[[ SUPPLIED MATERIAL open ]]

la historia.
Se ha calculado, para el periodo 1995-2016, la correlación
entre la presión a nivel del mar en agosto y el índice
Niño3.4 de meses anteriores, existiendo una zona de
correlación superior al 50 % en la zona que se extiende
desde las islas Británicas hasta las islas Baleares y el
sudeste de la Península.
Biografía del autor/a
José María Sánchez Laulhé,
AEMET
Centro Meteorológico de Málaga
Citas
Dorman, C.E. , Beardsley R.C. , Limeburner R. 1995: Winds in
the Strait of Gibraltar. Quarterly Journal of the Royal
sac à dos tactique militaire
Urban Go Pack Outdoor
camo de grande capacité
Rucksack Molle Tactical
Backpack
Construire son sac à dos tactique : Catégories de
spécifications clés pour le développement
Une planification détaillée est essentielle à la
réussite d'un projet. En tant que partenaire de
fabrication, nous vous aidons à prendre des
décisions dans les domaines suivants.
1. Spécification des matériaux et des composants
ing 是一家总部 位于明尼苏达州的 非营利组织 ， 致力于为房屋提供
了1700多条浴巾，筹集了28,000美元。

[[ SUPPLIED MATERIAL closed ]]

### TASK PROMPT
Every entry above should be given again exactly as shown.

### WRITTEN SOLUTION
la historia.
Se ha calculado, para el periodo 1995-2016, la correlación
entre la presión a nivel del mar en agosto y el índice
Niño3.4 de meses anteriores, existiendo una zona de
correlación superior al 50 % en la zona que se extiende
desde las islas Británicas hasta las islas Baleares y el
sudeste de la Península.
Biografía del autor/a
José María Sánchez Laulhé,
AEMET
Centro Meteorológico de Málaga
Citas
Dorman, C.E. , Beardsley R.C. , Limeburner R. 1995: Winds in
the Strait of Gibraltar. Quarterly Journal of the Royal
sac à dos tactique militaire
Urban Go Pack Outdoor
camo de grande capacité
Rucksack Molle Tactical
Backpack
Construire son sac à dos tactique : Catégories de
spécifications clés pour le développement
Une planification détaillée est essentielle à la
réussite d'un projet. En tant que partenaire de
fabrication, nous vous aidons à prendre des
décisions dans les domaines suivants.
1. Spécification des matériaux et des composants
ing 是一家总部 位于明尼苏达州的 非营利组织 ， 致力于为房屋提供
了1700多条浴巾，筹集了28,000美元。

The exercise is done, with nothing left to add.